[INFORMATION SUPPLIED]

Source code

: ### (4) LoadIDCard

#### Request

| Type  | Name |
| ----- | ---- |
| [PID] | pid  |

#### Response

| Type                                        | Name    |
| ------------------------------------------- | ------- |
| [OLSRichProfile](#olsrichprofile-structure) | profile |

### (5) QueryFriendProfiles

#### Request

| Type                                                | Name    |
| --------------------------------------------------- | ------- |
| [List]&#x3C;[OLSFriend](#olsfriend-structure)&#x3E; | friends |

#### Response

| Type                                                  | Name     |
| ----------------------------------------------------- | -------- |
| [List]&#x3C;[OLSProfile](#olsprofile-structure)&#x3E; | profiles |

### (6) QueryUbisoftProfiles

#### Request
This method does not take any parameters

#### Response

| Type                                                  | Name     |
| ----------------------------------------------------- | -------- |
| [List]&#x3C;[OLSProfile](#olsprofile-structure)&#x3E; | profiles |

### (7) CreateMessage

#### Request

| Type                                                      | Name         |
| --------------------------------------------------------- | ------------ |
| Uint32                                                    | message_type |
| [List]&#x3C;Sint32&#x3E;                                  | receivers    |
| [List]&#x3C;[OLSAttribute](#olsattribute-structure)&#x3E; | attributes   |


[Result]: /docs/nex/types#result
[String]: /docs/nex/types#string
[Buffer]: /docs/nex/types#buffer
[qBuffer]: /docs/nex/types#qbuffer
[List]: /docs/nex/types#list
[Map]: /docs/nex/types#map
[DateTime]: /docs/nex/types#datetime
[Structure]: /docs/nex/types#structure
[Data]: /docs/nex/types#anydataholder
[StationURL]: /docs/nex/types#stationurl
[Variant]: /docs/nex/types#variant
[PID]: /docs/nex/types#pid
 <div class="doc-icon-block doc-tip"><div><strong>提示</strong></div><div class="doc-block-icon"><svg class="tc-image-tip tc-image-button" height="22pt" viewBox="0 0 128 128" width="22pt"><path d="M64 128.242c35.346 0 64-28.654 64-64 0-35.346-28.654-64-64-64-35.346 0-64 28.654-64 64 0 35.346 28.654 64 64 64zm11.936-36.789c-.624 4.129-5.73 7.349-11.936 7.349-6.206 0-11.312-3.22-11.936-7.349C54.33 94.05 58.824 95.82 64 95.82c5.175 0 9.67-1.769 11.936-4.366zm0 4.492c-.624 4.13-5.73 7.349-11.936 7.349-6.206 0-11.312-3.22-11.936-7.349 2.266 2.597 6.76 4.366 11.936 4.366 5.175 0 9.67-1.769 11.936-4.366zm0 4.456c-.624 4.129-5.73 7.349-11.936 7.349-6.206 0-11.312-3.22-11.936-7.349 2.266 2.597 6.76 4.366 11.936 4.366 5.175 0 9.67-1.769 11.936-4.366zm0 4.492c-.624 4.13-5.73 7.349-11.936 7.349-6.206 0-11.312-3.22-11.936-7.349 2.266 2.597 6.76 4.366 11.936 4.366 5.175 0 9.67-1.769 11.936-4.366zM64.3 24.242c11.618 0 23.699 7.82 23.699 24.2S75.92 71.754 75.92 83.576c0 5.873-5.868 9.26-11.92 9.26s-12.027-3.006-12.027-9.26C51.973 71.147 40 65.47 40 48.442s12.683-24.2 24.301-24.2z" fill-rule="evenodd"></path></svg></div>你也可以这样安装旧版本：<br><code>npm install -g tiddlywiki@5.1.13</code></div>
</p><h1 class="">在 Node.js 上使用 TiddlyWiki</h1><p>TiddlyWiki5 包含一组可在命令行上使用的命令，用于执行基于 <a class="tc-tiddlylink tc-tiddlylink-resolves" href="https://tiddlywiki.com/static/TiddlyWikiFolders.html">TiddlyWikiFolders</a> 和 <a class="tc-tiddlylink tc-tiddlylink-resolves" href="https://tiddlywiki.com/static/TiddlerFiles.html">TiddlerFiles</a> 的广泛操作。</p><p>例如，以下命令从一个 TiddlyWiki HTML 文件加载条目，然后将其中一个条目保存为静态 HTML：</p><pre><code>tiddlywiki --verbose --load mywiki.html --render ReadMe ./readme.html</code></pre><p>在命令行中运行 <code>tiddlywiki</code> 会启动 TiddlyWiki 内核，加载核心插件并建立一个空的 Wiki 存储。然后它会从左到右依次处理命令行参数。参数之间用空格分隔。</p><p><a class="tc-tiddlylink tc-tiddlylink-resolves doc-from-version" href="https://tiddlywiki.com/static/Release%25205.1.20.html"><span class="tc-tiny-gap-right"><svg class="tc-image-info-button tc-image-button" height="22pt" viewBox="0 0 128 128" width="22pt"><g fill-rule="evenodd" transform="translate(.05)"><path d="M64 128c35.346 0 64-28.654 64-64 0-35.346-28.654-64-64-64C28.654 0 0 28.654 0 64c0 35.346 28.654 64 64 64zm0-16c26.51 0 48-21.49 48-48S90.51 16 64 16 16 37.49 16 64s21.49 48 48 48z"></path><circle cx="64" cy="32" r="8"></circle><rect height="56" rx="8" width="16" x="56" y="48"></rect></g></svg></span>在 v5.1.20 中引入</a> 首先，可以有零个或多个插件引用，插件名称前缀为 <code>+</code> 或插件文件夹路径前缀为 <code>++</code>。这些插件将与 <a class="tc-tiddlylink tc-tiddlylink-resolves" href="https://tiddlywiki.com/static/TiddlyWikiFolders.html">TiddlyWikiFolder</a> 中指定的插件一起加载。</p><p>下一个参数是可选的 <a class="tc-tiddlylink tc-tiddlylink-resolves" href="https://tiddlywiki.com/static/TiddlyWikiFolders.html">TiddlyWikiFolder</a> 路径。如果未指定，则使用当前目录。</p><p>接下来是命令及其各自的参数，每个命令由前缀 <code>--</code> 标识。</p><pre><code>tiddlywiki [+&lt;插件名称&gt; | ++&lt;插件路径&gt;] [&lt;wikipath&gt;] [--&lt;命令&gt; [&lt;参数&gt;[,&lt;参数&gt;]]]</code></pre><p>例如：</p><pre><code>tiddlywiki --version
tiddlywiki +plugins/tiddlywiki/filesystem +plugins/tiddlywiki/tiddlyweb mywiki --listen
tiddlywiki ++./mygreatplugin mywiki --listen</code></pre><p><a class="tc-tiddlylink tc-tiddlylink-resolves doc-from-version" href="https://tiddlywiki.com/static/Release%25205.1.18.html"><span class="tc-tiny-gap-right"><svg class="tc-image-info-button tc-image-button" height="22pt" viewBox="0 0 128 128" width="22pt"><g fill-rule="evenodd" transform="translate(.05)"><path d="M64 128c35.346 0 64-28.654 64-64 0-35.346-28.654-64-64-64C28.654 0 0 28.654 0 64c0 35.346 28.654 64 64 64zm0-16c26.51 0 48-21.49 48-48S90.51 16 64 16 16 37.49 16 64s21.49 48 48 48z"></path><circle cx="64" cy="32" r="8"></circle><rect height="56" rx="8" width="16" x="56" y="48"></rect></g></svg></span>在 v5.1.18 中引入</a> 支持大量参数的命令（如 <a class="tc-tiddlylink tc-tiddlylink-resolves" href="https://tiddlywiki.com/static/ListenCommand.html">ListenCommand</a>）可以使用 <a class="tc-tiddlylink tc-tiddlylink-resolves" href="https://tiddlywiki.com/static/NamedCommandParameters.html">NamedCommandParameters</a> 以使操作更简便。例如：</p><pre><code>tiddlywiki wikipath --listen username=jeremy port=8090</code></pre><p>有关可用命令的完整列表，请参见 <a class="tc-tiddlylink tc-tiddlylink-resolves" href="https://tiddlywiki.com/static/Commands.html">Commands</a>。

[YOUR OBJECTIVE] Pick out each of the lines above that contains the string "structure".

[ANSWER SPACE]
| [OLSRichProfile](#olsrichprofile-structure) | profile |
| [List]&#x3C;[OLSFriend](#olsfriend-structure)&#x3E; | friends |
| [List]&#x3C;[OLSProfile](#olsprofile-structure)&#x3E; | profiles |
| [List]&#x3C;[OLSProfile](#olsprofile-structure)&#x3E; | profiles |
| [List]&#x3C;[OLSAttribute](#olsattribute-structure)&#x3E; | attributes   |
[Structure]: /docs/nex/types#structure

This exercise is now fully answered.